If there was no panic in the Ambassador Club at Kennedy there was plenty of it everywhere else in the world. What everyone in the superpower cities knew was that their lives were at stake. Whatever they did might be in vain, and yet they had to do something. Anything! Run, hide, dig, brace, stow … pray. The city people tried to desert the metropolises for the open safety of the country, and the farmers and the exurbanites sought the stronger, safer buildings of the cities.
And the missiles fell.
The bombs that had seared Hiroshima and Nagasaki were struck matches compared to the hydrogen-fusion flares that ended eighty million lives in those first hours.
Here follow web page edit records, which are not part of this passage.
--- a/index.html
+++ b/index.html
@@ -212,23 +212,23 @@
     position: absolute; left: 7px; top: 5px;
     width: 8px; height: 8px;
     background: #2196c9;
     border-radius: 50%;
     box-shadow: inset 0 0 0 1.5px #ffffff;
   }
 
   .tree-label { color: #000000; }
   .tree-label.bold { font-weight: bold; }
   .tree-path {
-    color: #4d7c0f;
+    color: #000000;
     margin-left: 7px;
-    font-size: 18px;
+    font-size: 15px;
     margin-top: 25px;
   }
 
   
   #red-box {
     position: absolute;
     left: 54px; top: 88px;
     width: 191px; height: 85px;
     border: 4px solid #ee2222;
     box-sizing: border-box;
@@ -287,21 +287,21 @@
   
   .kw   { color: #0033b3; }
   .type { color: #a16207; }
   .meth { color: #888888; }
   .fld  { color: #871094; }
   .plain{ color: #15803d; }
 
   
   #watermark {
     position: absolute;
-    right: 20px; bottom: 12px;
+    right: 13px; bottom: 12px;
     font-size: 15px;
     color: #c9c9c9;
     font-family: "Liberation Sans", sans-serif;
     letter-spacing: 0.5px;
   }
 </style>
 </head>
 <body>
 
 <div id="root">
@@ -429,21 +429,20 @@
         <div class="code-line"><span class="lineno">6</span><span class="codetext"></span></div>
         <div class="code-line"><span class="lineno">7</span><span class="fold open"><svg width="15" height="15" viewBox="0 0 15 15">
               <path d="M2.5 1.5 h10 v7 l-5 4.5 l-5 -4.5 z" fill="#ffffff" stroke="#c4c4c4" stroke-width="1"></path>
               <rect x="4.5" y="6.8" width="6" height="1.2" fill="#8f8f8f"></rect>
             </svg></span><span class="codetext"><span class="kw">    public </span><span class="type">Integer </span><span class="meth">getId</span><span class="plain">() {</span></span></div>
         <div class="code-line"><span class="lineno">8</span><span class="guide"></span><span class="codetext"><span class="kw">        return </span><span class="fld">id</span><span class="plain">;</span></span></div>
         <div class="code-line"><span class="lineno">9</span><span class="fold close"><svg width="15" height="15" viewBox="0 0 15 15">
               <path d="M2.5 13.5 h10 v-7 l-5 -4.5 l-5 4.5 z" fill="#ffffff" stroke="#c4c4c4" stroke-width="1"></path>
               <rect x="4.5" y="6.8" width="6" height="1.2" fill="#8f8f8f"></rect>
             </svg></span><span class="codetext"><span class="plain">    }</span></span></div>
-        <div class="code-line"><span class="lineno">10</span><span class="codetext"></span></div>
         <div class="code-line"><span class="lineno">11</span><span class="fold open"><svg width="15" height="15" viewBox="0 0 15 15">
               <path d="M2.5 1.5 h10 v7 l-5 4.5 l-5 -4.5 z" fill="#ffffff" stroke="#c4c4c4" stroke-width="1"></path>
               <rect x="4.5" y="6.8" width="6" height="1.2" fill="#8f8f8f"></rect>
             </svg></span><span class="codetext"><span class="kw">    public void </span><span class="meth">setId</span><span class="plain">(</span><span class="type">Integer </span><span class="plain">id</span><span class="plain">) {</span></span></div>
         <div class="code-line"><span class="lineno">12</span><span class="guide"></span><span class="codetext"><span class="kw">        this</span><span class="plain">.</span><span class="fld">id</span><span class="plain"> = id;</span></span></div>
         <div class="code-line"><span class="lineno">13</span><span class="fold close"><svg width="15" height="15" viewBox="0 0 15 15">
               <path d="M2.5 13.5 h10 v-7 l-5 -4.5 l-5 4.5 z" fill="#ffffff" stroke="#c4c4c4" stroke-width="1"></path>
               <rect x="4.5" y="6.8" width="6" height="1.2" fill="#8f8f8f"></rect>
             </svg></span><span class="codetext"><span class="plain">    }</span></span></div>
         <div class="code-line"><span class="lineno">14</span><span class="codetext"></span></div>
Firestorms fountained above a hundred cities. Winds of three hundred kilometers an hour pulled in cars and debris and people, and they all became ash that rose to the sky. Splatters of melted rock and dust sprayed into the air.
The sky darkened.
Then it grew darker still.
 
When the Icelandic jet landed at Keflavik Airport Malibert carried the boy down the passage to the little stand marked
Immigration.
The line was long, for most of the passengers had no passports at all, and the immigration woman was very tired of making out temporary entrance permits by the time Malibert reached her. “He’s my son,” Malibert lied. “My wife has his passport, but I don’t know where my wife is.”
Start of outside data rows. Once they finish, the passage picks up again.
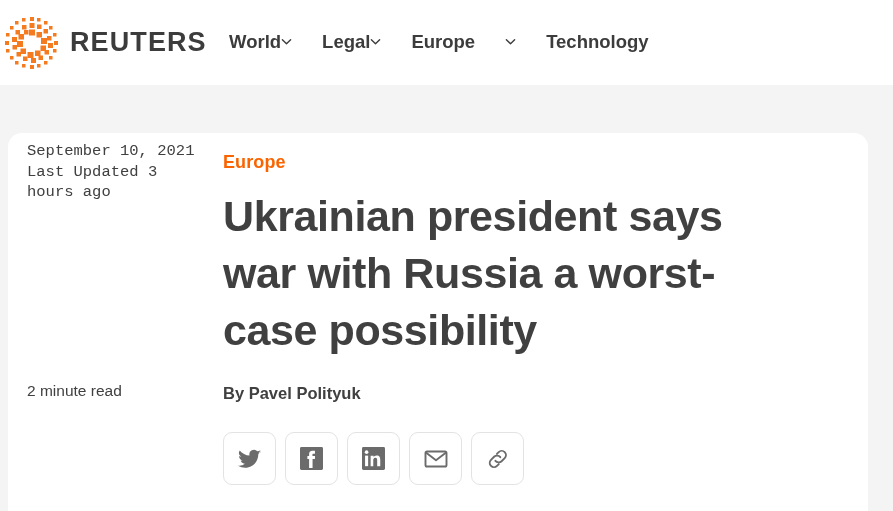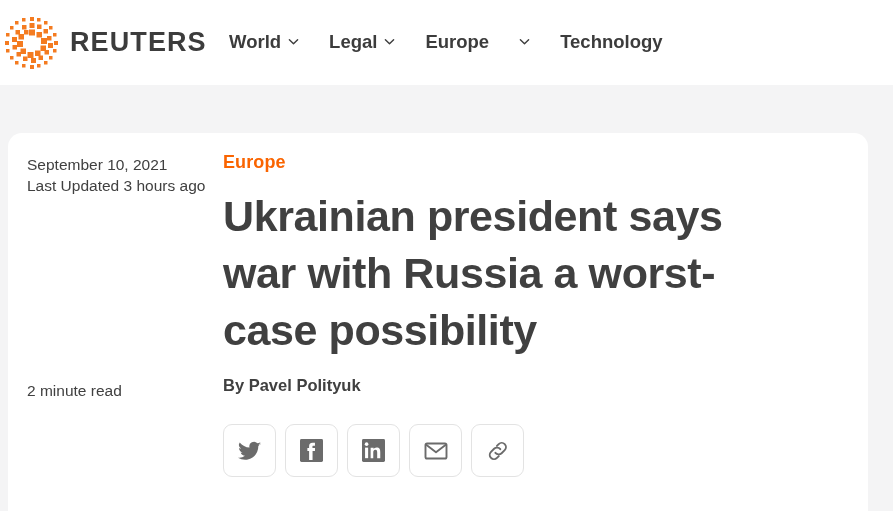--- a/index.html
+++ b/index.html
@@ -102,21 +102,20 @@
   .nav {
     display: flex;
     align-items: center;
     gap: 30px;
     padding-left: 22px;
     white-space: nowrap;
   }
   .nav-item {
     display: flex;
     align-items: center;
-    gap: 7px;
     font-size: 18.5px;
     font-weight: 700;
     color: #3c3c3c;
     cursor: pointer;
     line-height: 1;
   }
   .chev {
     display: inline-block;
     width: 11px;
     height: 11px;
@@ -139,23 +138,24 @@
 
   .card-inner {
     position: relative;
     width: 100%;
     height: 100%;
   }
 
   
   .rail {
     position: absolute;
-    top: 22px;
+    top: 8px;
     left: 19px;
     width: 180px;
+    font-family: Liberation Mono, monospace;
   }
   .timestamp {
     font-size: 15.5px;
     line-height: 20.5px;
     color: #404040;
     font-weight: 400;
   }
   .readtime {
     position: absolute;
     top: 248px;
@@ -188,21 +188,21 @@
     margin-top: 15px;
     font-size: 43px;
     line-height: 57px;
     font-weight: 700;
     color: #404040;
     letter-spacing: -0.4px;
     max-width: 545px;
   }
 
   .byline {
-    margin-top: 16px;
+    margin-top: 24px;
     font-size: 16.5px;
     font-weight: 700;
     color: #404040;
     line-height: 20px;
   }
 
   
   .share-row {
     margin-top: 29px;
     display: flex;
She nodded wearily. She pursed her lips, looked toward the door beyond which her superior sat sweating and initialing reports, then shrugged and let them through. Malibert took the boy to a door marked
Snirting,
which seemed to be the Icelandic word for toilets, and was relieved to see that at least Timothy was able to stand by himself while he urinated, although his eyes stayed half closed. His head was very hot. Malibert prayed for a doctor in Reykjavik.
In the bus the English-speaking tour guide in charge of them—she had nothing else to do, for her tour would never arrive—sat on the arm of a first-row seat with a microphone in her hand and chattered vivaciously to the refugees. “Chicago? Ya, is gone, Chicago. And Detroit and Pittisburrug—is bad. New York? Certainly New York too!” she said severely, and the big tears rolling down her cheek made Timothy cry too.
Malibert hugged him. “Don’t worry, Timmy,” he said. “No one would bother bombing Reykjavik.” And no one would have. But when the bus was ten miles farther along
there was a sudden glow in the clouds ahead of them that made them squint. Someone in the USSR had decided that it was time for neatening up loose threads. That someone, whoever remained in whatever remained of their central missile control, had realized that no one had taken out that supremely, insultingly dangerous bastion of imperialist American interests in the North Atlantic, the United States airbase at Keflavik.
Unfortunately, by then EMP and attrition had compromised the accuracy of their aim. Malibert had been right. No one would have bothered bombing Reykjavik—on purpose—but a forty-mile miss did the job anyway, and Reykjavik ceased to exist.
They had to make a wide detour inland to avoid the fires and the radiation. And as the sun rose on their first day in Iceland, Malibert, drowsing over the boy’s bed after the Icelandic nurse had shot him full of antibiotics, saw the daybreak in awful, sky-drenching red.